Your task
Can you copy the items below, from the first line through the line that contains "[1255, 971, 1294, 980]", reproducing every line unchanged?

========================================

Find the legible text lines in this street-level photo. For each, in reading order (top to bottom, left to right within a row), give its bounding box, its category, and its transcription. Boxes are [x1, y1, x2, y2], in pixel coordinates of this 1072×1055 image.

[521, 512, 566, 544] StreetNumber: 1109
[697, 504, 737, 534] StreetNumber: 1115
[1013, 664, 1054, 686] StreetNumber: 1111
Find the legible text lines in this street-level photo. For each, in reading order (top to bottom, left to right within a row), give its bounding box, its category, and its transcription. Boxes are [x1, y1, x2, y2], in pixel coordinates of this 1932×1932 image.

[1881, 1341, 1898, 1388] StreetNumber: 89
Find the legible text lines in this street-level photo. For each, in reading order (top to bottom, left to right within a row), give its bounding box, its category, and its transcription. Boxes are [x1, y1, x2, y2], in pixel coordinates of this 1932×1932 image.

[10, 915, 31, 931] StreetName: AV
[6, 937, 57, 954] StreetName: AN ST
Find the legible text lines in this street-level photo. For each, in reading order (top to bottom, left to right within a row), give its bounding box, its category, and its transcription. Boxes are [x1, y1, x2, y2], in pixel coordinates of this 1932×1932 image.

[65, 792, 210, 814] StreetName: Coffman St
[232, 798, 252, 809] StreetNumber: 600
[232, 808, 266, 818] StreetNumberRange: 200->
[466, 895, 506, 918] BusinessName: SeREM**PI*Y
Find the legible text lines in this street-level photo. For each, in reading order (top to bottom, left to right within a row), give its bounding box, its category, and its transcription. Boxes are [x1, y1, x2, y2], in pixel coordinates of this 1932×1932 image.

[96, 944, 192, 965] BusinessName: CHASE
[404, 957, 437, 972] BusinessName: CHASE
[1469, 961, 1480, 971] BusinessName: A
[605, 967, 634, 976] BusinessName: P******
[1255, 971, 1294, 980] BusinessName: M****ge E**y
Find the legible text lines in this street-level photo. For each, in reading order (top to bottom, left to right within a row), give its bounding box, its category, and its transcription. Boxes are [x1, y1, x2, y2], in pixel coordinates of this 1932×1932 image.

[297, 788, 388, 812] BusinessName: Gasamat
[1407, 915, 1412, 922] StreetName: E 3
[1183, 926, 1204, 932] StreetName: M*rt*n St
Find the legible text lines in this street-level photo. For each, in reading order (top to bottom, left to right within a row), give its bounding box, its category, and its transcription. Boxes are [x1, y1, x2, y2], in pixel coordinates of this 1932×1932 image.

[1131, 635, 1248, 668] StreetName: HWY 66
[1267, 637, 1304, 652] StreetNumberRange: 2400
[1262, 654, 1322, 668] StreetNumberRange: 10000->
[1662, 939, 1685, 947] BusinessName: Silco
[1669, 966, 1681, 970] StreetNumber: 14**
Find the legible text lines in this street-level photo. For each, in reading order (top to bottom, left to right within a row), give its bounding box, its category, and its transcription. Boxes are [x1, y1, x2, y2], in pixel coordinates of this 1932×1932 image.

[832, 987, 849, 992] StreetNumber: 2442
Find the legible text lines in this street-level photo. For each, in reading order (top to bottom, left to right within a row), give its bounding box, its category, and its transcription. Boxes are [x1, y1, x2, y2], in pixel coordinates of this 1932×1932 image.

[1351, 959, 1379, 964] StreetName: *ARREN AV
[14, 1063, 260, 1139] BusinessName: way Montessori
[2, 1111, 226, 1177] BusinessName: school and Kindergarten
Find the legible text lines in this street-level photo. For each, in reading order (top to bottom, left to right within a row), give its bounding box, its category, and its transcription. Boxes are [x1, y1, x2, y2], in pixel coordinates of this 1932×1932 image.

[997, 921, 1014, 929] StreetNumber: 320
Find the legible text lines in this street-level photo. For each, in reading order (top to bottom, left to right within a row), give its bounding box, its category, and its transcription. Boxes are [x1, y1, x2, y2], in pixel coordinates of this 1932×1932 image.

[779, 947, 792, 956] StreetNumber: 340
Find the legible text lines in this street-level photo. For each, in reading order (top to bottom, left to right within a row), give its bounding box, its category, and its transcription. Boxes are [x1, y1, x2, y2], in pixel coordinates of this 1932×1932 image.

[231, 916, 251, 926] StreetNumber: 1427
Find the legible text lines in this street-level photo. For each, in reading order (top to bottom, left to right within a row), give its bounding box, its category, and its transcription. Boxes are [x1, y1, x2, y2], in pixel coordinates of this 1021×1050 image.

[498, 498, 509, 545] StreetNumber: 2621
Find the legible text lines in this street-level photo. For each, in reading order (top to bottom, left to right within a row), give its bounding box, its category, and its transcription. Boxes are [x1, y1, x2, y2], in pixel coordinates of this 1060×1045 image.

========================================

Exercise answer
Find the legible text lines in this street-level photo. For each, in reading order (top to bottom, left to right within a row), give its bounding box, its category, and its transcription. Boxes are [x1, y1, x2, y2], in pixel coordinates of this 1072×1055 image.

[521, 512, 566, 544] StreetNumber: 1109
[697, 504, 737, 534] StreetNumber: 1115
[1013, 664, 1054, 686] StreetNumber: 1111
Find the legible text lines in this street-level photo. For each, in reading order (top to bottom, left to right within a row), give its bounding box, its category, and its transcription. Boxes are [x1, y1, x2, y2], in pixel coordinates of this 1932×1932 image.

[1881, 1341, 1898, 1388] StreetNumber: 89
Find the legible text lines in this street-level photo. For each, in reading order (top to bottom, left to right within a row), give its bounding box, its category, and its transcription. Boxes are [x1, y1, x2, y2], in pixel coordinates of this 1932×1932 image.

[10, 915, 31, 931] StreetName: AV
[6, 937, 57, 954] StreetName: AN ST
Find the legible text lines in this street-level photo. For each, in reading order (top to bottom, left to right within a row), give its bounding box, its category, and its transcription. Boxes are [x1, y1, x2, y2], in pixel coordinates of this 1932×1932 image.

[65, 792, 210, 814] StreetName: Coffman St
[232, 798, 252, 809] StreetNumber: 600
[232, 808, 266, 818] StreetNumberRange: 200->
[466, 895, 506, 918] BusinessName: SeREM**PI*Y
Find the legible text lines in this street-level photo. For each, in reading order (top to bottom, left to right within a row), give its bounding box, its category, and its transcription. Boxes are [x1, y1, x2, y2], in pixel coordinates of this 1932×1932 image.

[96, 944, 192, 965] BusinessName: CHASE
[404, 957, 437, 972] BusinessName: CHASE
[1469, 961, 1480, 971] BusinessName: A
[605, 967, 634, 976] BusinessName: P******
[1255, 971, 1294, 980] BusinessName: M****ge E**y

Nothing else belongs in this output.